• [What the task asks] Within the entries below, find each line containing the word "authorized" and copy it.
● ● ● ●
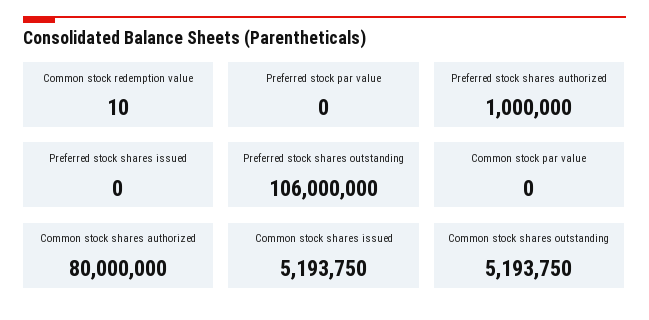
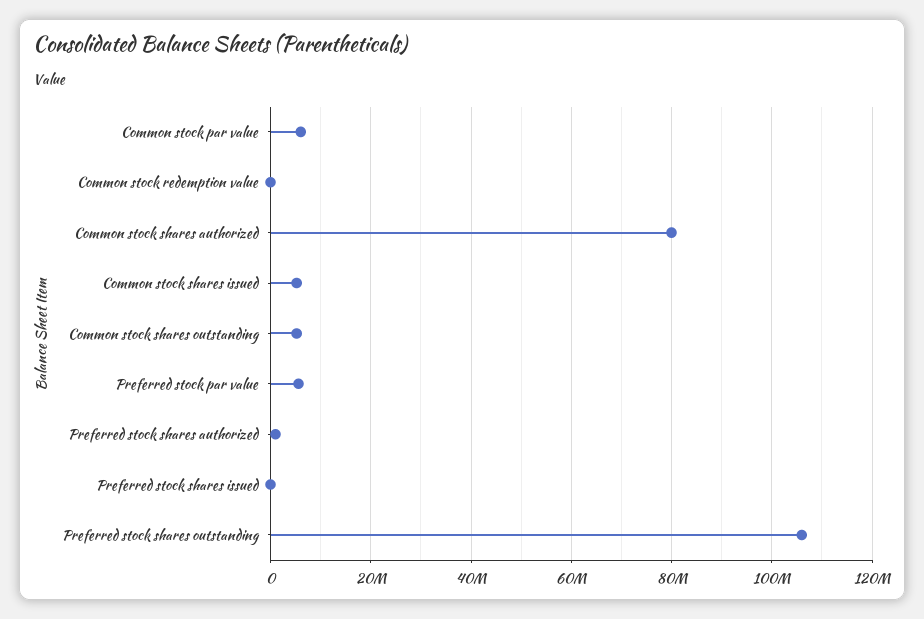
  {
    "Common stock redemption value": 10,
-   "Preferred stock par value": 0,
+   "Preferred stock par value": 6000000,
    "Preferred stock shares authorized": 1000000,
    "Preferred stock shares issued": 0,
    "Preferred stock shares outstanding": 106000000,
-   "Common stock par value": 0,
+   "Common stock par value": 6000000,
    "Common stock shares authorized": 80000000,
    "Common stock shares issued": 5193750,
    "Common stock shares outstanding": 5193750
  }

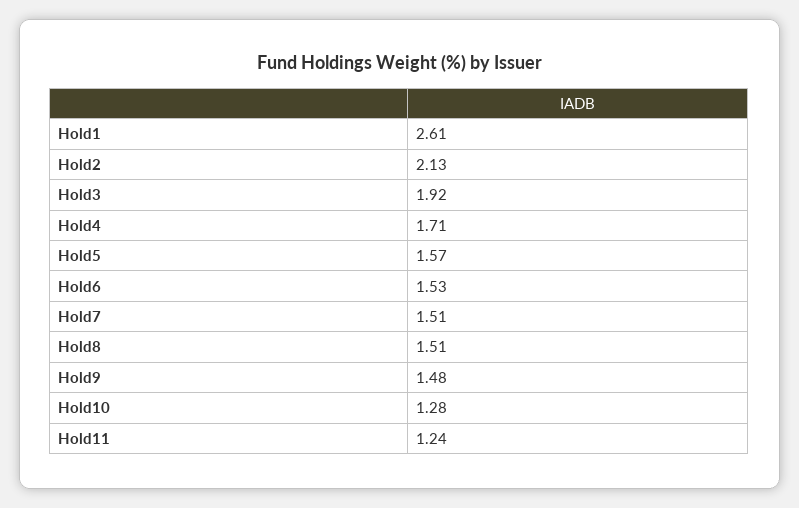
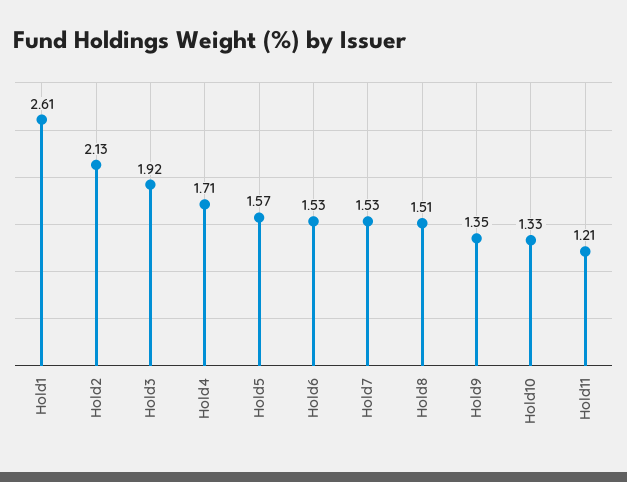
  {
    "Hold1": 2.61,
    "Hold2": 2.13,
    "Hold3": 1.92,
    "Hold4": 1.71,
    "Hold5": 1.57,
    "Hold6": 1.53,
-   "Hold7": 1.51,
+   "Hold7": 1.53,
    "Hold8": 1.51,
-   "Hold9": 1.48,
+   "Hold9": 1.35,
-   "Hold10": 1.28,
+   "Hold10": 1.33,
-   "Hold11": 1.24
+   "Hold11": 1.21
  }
● ● ● ●
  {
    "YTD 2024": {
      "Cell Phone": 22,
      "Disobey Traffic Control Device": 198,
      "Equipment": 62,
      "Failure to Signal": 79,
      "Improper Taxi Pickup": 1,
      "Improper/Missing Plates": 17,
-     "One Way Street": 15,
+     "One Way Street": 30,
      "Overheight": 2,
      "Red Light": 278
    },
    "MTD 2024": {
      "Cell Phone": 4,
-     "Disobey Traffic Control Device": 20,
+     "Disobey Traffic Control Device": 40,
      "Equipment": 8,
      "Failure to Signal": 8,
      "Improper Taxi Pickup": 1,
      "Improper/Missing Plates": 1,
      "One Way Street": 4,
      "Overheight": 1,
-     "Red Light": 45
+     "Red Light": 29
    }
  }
● ● ● ●
• [Finished task]
    "Preferred stock shares authorized": 1000000,
    "Common stock shares authorized": 80000000,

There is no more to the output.